**PROVIDED INFORMATION**
------

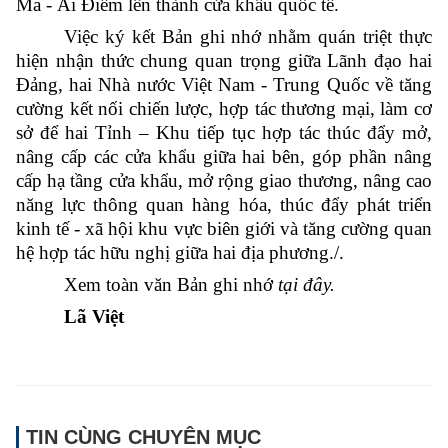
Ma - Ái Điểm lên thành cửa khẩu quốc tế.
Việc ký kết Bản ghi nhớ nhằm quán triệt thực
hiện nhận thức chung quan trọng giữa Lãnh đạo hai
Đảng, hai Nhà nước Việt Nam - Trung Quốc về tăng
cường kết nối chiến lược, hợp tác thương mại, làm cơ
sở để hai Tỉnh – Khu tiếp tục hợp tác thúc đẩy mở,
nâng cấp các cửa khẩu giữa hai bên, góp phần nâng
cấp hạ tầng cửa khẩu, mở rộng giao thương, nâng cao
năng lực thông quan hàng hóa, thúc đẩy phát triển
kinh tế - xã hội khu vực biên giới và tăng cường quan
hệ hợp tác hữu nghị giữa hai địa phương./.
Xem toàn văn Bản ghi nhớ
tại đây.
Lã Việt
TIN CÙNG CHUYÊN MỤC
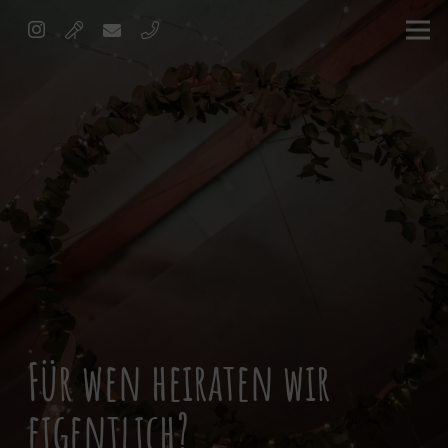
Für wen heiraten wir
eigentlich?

------

**WORK INSTRUCTIONS**
Repeat all the text in the material above word for word, and leave the pictures out of your answer.

**PROBLEM SOLUTION**
Ma - Ái Điểm lên thành cửa khẩu quốc tế.
Việc ký kết Bản ghi nhớ nhằm quán triệt thực
hiện nhận thức chung quan trọng giữa Lãnh đạo hai
Đảng, hai Nhà nước Việt Nam - Trung Quốc về tăng
cường kết nối chiến lược, hợp tác thương mại, làm cơ
sở để hai Tỉnh – Khu tiếp tục hợp tác thúc đẩy mở,
nâng cấp các cửa khẩu giữa hai bên, góp phần nâng
cấp hạ tầng cửa khẩu, mở rộng giao thương, nâng cao
năng lực thông quan hàng hóa, thúc đẩy phát triển
kinh tế - xã hội khu vực biên giới và tăng cường quan
hệ hợp tác hữu nghị giữa hai địa phương./.
Xem toàn văn Bản ghi nhớ
tại đây.
Lã Việt
TIN CÙNG CHUYÊN MỤC
Für wen heiraten wir
eigentlich?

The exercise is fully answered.